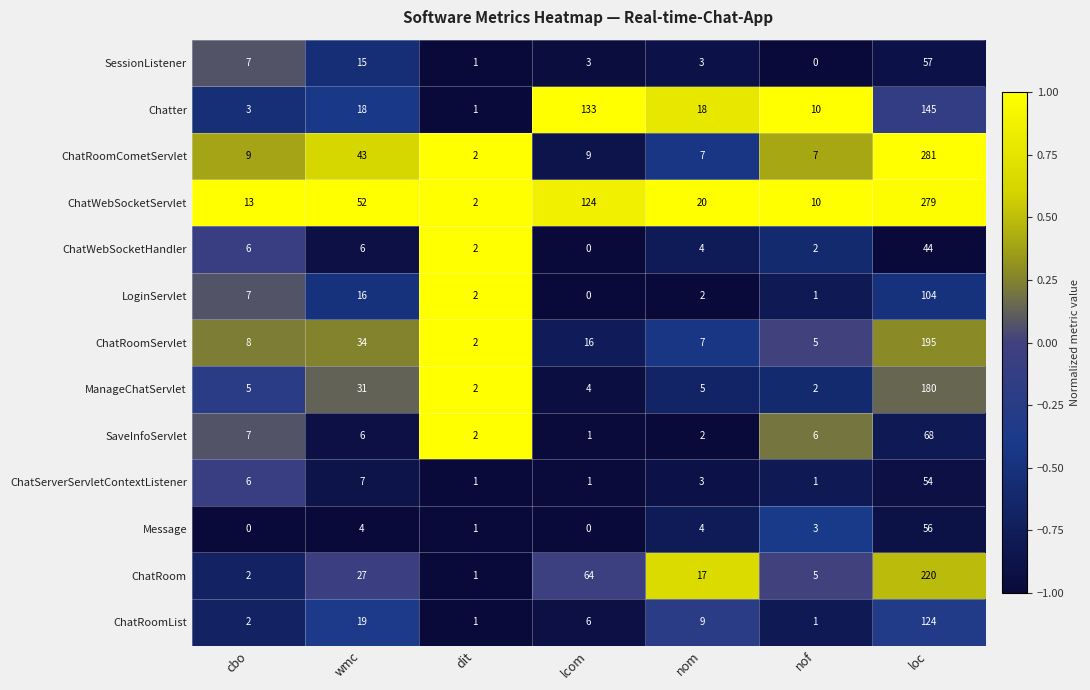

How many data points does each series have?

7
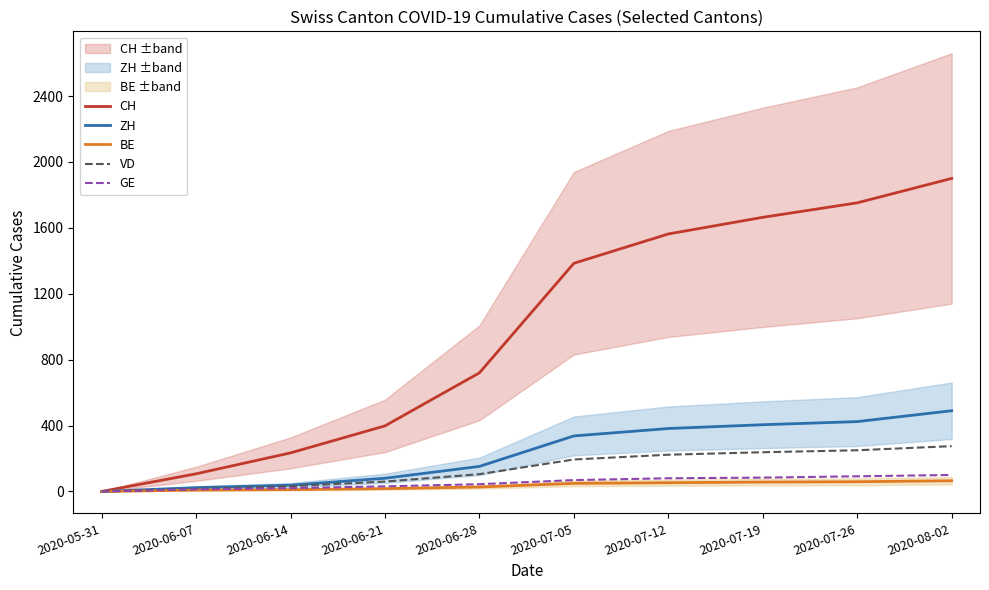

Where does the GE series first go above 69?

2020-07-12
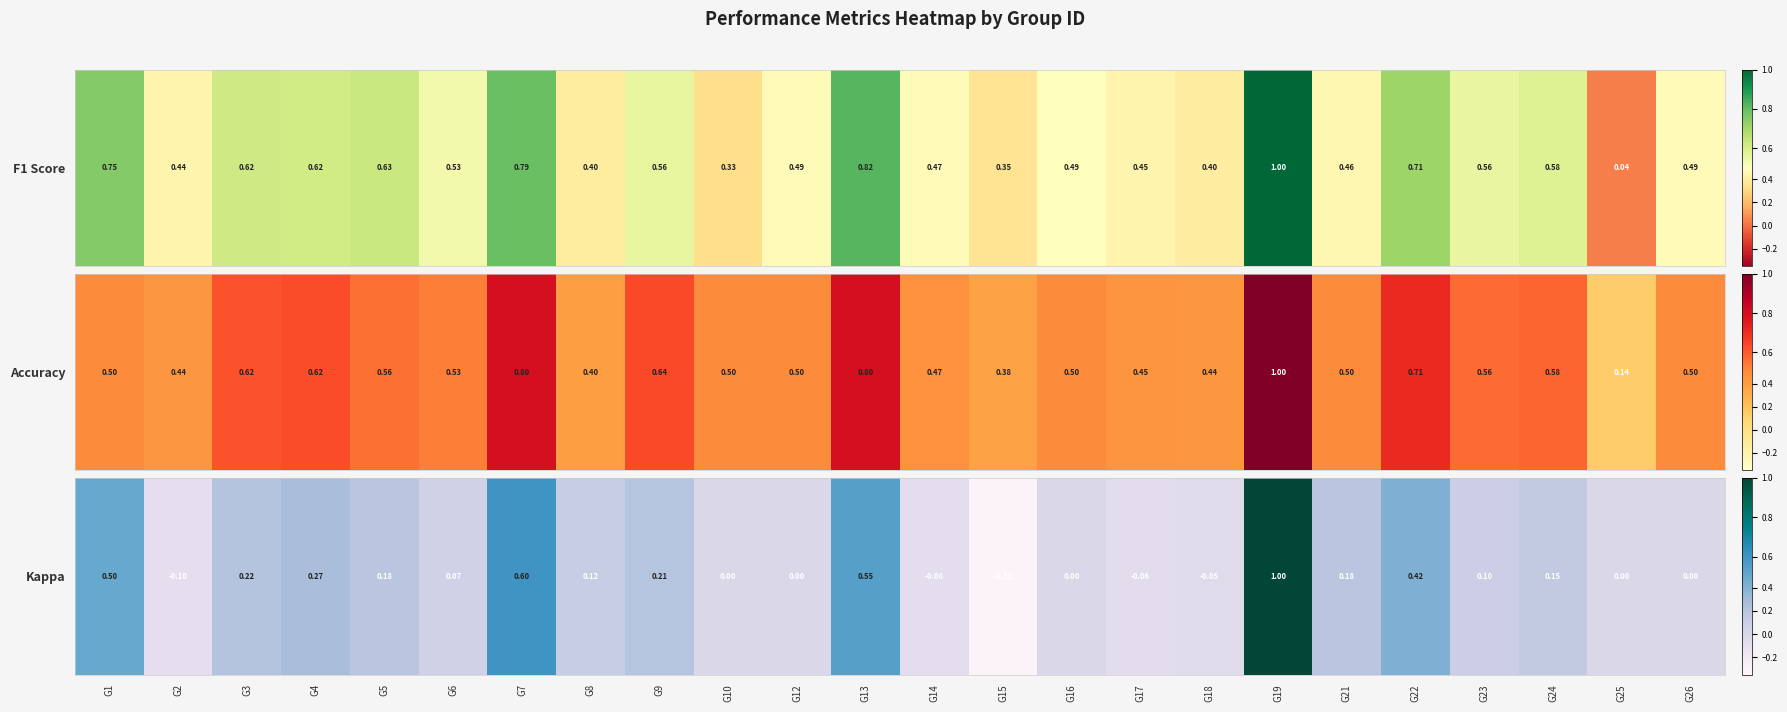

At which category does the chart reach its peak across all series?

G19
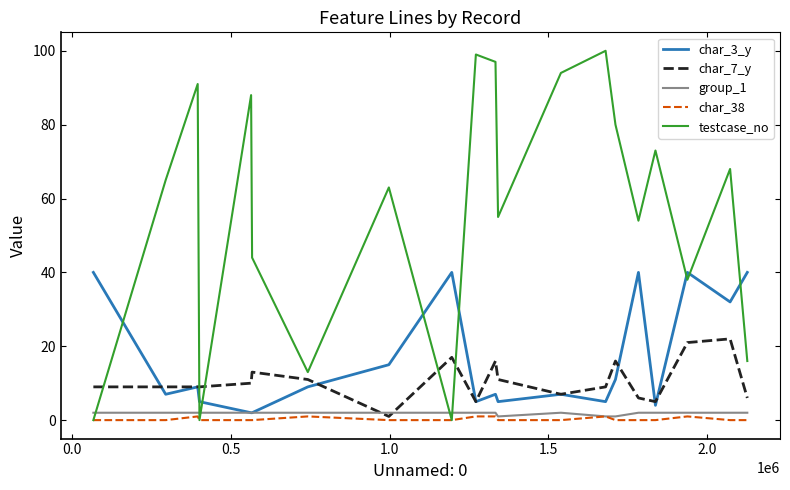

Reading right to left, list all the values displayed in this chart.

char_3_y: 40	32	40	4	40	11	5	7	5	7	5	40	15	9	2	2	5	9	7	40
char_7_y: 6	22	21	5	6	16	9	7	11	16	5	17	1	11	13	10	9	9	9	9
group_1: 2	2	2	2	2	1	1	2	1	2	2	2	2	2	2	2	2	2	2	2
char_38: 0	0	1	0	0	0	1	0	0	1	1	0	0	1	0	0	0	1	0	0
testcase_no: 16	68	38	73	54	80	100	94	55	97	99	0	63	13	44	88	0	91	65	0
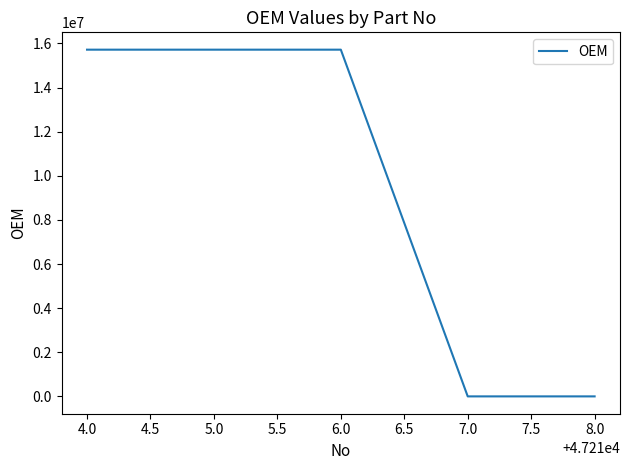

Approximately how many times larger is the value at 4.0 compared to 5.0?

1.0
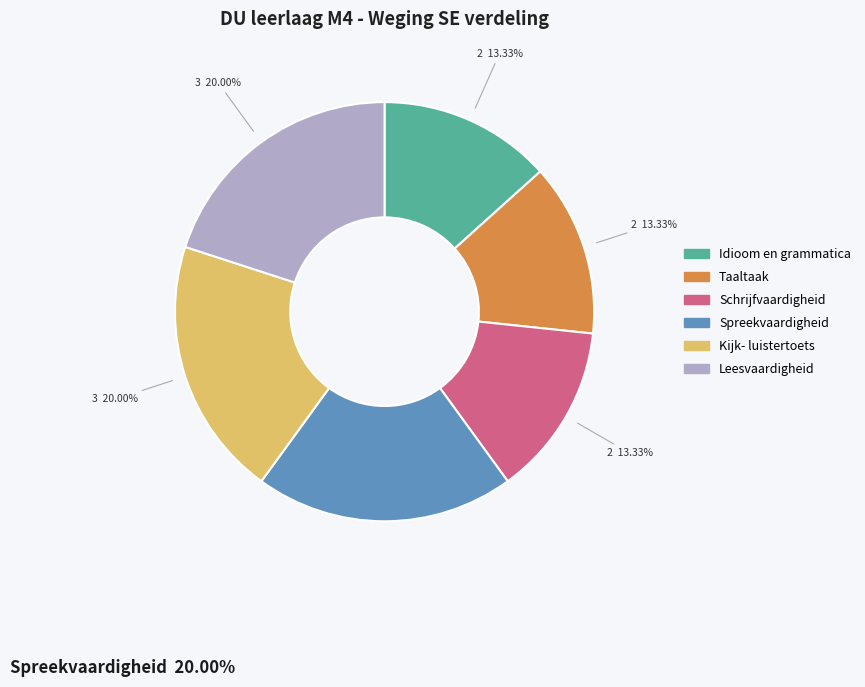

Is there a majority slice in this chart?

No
══════════
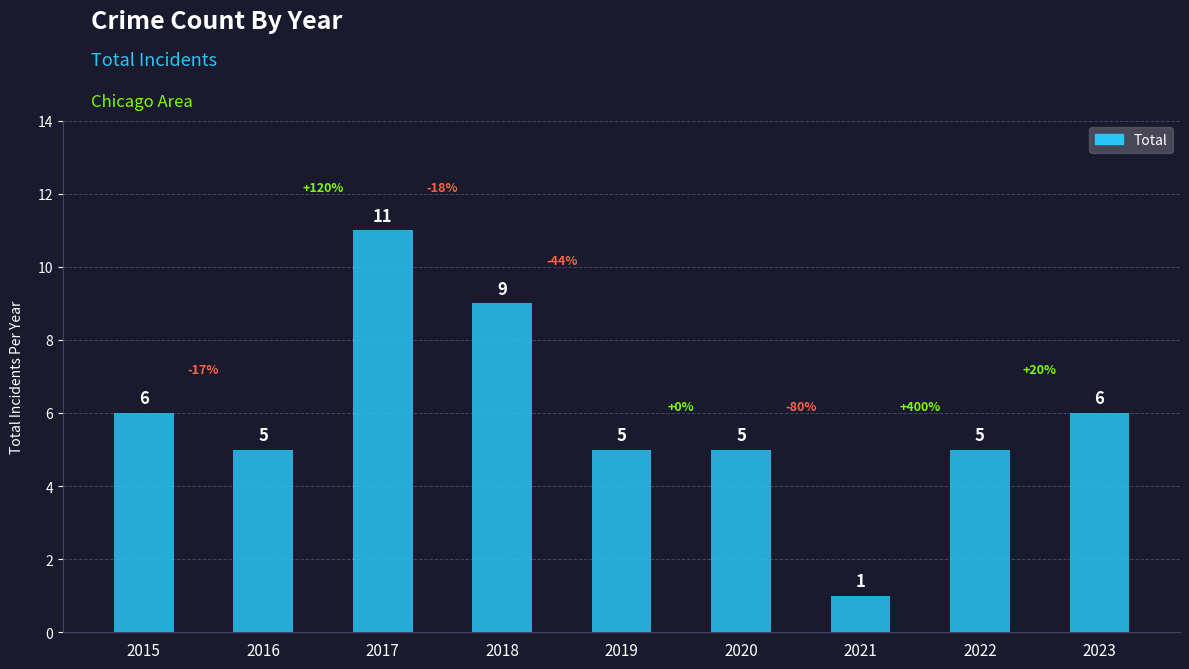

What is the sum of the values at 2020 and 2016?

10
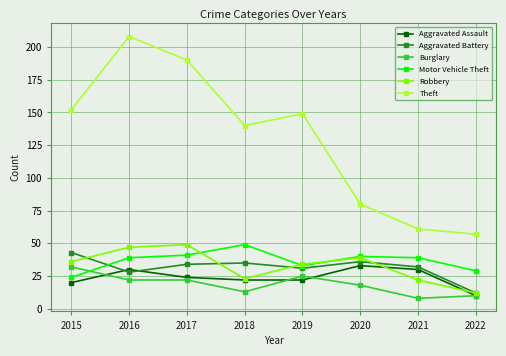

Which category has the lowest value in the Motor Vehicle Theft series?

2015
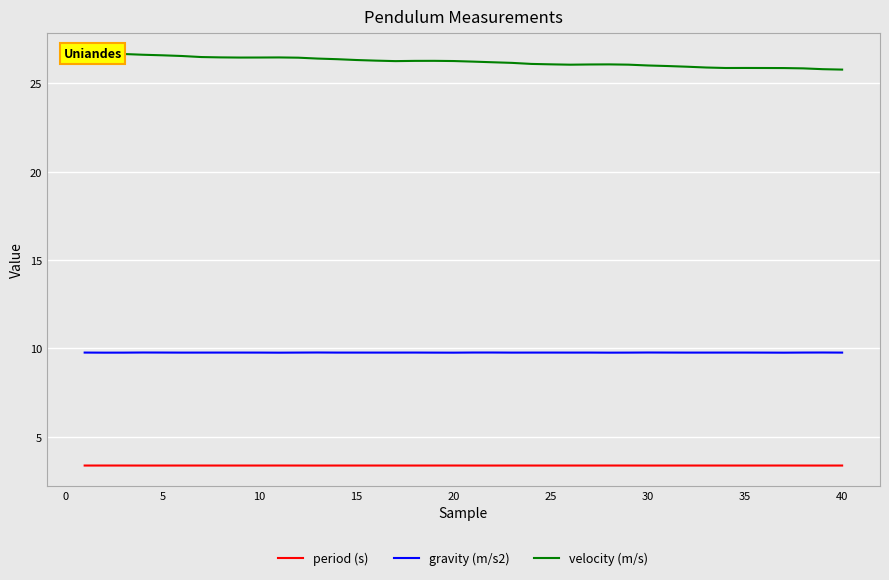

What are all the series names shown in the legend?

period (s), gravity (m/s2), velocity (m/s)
══════════
**Assigned task:** Convert the lines from the line with "How many data points does each series have?" to the line with "Reading right to", both included, into a numbered list that omits blank lines and the pictures.

**Answer for this exercise:**
1. How many data points does each series have?
2. 7
3. Where does the GE series first go above 69?
4. 2020-07-12
5. At which category does the chart reach its peak across all series?
6. G19
7. Reading right to left, list all the values displayed in this chart.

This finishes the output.